**КОРОТКОЕ ЗАДАНИЕ 1:** Посчитайте строки перечня, в которых встречается слово «pentagon», учитывая регистр букв. В ответе укажите только число.

**ФРАГМЕНТ ДОКУМЕНТА:**

+ + + + + + +

– Вот здесь сидел Лев Николаевич Толстой, когда приезжал к Антону Павловичу в гости. Но кроме него, сидели многие: Бунин и Вересаев, Куприн, Шаляпин, и Художественного театра актеры приезжали к нему репетировать.
В кабинете у Чехова много фотографий. Они прикрыты кисеей. Тут Станиславский и Шаляпин, Комиссаржевская и др.
Какое-то расписное деревянное блюдо, купленное Чеховым на ярмарке на Украине. Блюдо, за которое над Чеховым все домашние смеялись, – вещь никому не нужная.
С карточки на стене глядит один из братьев Чехова, задумчиво возвел взор к небу. Подпись:
«И у журавлей, поди, бывают семейные неприятности… Кра…»
Верхние стекла в трехстворчатом окне цветные: от этого в комнате мягкий и странный свет. В нише, за письменным столом, белоснежный диван, над диваном картина Левитана: зелень и речка – русская природа, густое масло. Грусть и тишина.
И сам Левитан рядом.
При выходе из ниши письменный стол. На нем в скупом немецком порядке карандаши и перья, докторский молоток и почтовые пакеты, которые Чехов не успел уже вскрыть. Они пришли в мае 1904 г., и в мае он уехал за границу умирать.
– В особенности донимали Антона Павловича начинающие писатели. Приедет, читает, а потом спрашивает: «Ну как вы находите, Антон Павлович?»

+ + + + + + +

**КОРОТКОЕ ЗАДАНИЕ 2:** Перепишите отрывок о кабинете Чехова целиком, не меняя в нем ни знака.

+ + + + + + +

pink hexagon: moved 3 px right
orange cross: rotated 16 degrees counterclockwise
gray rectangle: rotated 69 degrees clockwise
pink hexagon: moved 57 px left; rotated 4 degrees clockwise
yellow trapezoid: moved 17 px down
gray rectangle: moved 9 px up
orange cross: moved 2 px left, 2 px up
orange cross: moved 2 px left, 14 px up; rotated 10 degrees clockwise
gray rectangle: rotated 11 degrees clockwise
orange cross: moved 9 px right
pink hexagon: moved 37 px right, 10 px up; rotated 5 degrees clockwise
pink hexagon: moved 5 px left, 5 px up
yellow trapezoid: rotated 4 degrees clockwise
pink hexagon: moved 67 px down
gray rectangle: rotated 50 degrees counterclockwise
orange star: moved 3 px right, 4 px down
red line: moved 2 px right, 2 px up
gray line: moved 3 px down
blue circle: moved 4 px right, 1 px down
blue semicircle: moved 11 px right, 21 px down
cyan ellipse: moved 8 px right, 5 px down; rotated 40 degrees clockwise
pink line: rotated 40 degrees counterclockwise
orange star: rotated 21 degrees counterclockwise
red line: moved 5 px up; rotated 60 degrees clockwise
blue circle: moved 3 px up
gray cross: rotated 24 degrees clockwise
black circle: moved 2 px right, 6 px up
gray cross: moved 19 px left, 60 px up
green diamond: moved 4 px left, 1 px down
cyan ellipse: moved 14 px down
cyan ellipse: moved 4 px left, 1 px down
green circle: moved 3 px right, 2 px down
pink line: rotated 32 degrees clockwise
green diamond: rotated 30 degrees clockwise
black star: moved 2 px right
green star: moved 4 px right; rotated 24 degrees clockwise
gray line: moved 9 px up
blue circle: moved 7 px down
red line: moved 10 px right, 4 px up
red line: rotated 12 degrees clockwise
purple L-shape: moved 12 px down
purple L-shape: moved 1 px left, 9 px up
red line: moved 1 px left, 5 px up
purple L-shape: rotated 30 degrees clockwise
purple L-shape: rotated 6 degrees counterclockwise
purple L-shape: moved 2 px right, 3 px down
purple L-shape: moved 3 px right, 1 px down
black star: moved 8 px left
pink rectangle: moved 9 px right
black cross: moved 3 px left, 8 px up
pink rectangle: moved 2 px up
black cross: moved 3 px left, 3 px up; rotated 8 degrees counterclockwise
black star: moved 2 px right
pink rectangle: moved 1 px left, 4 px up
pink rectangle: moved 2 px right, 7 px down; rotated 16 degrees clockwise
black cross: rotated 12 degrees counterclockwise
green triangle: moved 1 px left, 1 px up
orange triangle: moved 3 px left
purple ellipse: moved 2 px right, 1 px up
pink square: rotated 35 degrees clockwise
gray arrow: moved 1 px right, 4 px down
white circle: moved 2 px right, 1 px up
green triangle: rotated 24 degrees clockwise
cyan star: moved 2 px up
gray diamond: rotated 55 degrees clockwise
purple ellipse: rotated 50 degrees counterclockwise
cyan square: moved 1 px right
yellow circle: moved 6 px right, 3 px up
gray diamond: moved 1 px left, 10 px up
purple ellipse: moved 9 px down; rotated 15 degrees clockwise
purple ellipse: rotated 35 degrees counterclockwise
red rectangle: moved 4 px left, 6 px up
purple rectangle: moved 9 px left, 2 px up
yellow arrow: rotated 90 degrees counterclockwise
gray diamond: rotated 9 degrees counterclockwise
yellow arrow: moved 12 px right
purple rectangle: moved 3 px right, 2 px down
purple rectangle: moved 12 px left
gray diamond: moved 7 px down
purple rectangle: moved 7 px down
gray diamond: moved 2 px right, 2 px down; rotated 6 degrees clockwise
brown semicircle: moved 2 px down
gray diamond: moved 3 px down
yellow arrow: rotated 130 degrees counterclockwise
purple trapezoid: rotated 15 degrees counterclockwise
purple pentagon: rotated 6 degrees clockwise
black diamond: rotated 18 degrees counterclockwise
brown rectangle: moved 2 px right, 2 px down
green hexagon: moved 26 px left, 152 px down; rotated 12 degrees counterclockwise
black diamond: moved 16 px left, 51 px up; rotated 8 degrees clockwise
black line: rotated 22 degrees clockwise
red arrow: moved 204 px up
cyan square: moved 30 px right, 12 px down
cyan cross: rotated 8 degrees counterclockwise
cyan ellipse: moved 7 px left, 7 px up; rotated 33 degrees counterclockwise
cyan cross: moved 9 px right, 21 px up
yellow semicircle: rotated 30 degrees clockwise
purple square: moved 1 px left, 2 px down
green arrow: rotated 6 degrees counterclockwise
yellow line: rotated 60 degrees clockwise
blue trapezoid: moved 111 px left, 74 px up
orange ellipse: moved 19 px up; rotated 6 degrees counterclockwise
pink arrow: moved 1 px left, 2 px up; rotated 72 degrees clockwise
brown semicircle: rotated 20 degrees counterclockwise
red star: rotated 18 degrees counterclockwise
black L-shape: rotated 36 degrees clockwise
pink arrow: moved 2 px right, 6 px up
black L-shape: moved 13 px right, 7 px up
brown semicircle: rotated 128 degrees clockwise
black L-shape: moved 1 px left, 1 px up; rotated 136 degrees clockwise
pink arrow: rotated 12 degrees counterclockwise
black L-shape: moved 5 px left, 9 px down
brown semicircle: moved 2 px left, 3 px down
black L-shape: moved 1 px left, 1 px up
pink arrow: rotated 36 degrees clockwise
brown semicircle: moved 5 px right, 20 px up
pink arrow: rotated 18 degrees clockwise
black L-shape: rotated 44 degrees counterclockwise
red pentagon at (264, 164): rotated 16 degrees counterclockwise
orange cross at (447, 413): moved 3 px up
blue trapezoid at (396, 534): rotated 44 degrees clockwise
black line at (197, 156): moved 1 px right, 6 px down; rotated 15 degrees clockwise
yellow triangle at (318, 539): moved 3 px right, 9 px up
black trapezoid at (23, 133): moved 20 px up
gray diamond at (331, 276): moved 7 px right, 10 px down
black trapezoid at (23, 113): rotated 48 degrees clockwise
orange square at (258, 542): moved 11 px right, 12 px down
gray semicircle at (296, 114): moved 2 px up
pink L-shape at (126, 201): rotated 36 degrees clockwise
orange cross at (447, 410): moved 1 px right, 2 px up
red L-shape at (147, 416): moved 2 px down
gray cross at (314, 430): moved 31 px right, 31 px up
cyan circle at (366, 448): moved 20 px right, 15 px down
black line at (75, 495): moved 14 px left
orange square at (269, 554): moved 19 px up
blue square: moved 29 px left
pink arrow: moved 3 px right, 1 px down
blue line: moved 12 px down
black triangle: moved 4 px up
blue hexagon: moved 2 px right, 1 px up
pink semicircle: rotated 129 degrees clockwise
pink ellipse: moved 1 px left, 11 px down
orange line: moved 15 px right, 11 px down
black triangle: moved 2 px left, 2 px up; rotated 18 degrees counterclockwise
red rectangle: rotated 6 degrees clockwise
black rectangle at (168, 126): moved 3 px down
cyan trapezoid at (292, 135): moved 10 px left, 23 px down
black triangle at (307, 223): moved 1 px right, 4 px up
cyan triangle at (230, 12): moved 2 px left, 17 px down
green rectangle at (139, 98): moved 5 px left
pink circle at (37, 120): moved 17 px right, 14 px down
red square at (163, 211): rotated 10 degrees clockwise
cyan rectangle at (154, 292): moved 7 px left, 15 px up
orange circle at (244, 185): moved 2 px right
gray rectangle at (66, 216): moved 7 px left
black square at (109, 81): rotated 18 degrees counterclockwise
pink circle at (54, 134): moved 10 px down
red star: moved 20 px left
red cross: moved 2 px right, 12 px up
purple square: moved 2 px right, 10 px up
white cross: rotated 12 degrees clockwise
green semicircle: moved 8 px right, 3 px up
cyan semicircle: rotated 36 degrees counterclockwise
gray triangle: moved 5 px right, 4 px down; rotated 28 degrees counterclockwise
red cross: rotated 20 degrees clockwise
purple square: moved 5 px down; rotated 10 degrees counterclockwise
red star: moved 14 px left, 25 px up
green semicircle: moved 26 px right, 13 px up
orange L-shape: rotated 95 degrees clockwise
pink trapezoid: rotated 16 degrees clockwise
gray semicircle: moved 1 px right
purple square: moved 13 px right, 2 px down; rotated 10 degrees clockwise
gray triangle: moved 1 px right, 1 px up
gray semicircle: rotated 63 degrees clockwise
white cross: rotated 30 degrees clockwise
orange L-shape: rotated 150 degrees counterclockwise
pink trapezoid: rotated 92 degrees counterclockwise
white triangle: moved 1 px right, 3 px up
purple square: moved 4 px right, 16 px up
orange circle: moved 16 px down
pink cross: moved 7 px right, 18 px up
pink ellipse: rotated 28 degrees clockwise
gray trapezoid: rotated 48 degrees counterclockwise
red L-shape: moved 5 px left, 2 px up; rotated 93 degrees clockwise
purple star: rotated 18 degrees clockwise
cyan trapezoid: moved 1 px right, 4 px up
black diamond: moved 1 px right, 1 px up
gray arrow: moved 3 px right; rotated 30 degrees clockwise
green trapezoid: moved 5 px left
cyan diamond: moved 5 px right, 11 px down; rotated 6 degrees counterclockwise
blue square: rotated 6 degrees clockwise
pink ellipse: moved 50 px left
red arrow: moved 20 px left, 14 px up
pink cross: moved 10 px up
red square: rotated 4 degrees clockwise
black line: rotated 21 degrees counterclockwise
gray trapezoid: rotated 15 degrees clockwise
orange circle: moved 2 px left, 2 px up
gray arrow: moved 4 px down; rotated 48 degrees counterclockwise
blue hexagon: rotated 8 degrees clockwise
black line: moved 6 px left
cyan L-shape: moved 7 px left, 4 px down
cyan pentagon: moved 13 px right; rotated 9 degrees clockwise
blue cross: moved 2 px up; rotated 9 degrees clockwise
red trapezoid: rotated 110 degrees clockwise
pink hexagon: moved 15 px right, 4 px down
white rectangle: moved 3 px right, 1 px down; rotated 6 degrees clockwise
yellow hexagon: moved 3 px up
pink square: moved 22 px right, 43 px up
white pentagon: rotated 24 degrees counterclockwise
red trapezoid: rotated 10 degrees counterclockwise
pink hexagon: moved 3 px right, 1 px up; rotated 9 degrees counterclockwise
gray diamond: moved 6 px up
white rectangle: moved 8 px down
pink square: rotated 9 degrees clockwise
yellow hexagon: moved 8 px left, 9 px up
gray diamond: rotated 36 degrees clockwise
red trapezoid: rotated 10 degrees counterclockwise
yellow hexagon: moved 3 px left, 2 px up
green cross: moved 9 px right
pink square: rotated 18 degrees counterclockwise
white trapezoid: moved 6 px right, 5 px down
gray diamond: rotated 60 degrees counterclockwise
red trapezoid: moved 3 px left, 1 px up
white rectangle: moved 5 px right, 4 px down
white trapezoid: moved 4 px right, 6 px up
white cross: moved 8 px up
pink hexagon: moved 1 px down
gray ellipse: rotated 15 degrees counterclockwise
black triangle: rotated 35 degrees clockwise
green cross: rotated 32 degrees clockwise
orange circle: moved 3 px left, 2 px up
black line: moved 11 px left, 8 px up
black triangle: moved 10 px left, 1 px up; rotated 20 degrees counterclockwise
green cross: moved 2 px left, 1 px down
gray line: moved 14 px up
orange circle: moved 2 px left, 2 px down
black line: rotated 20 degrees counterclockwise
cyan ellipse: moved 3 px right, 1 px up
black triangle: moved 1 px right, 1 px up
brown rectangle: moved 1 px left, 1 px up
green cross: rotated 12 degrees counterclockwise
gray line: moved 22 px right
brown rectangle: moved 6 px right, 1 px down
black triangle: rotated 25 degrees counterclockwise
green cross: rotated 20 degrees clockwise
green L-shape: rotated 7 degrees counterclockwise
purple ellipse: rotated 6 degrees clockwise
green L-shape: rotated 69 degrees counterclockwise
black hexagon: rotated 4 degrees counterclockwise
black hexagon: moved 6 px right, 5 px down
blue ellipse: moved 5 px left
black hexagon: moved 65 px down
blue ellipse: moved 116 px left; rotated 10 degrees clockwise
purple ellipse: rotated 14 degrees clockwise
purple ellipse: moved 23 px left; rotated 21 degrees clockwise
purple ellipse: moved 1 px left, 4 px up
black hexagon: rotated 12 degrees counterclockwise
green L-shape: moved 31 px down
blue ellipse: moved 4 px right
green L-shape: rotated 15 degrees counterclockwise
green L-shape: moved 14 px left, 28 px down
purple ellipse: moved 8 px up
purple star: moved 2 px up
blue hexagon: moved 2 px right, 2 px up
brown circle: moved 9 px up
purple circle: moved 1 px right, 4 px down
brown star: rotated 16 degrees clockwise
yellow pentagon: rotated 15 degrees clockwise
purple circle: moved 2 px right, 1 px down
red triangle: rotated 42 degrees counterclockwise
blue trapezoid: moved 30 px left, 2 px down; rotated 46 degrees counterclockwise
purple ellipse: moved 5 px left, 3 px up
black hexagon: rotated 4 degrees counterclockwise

+ + + + + + +

**ПОЛНЫЙ ОТВЕТ 1:** 5

**ПОЛНЫЙ ОТВЕТ 2:**
– Вот здесь сидел Лев Николаевич Толстой, когда приезжал к Антону Павловичу в гости. Но кроме него, сидели многие: Бунин и Вересаев, Куприн, Шаляпин, и Художественного театра актеры приезжали к нему репетировать.
В кабинете у Чехова много фотографий. Они прикрыты кисеей. Тут Станиславский и Шаляпин, Комиссаржевская и др.
Какое-то расписное деревянное блюдо, купленное Чеховым на ярмарке на Украине. Блюдо, за которое над Чеховым все домашние смеялись, – вещь никому не нужная.
С карточки на стене глядит один из братьев Чехова, задумчиво возвел взор к небу. Подпись:
«И у журавлей, поди, бывают семейные неприятности… Кра…»
Верхние стекла в трехстворчатом окне цветные: от этого в комнате мягкий и странный свет. В нише, за письменным столом, белоснежный диван, над диваном картина Левитана: зелень и речка – русская природа, густое масло. Грусть и тишина.
И сам Левитан рядом.
При выходе из ниши письменный стол. На нем в скупом немецком порядке карандаши и перья, докторский молоток и почтовые пакеты, которые Чехов не успел уже вскрыть. Они пришли в мае 1904 г., и в мае он уехал за границу умирать.
– В особенности донимали Антона Павловича начинающие писатели. Приедет, читает, а потом спрашивает: «Ну как вы находите, Антон Павлович?»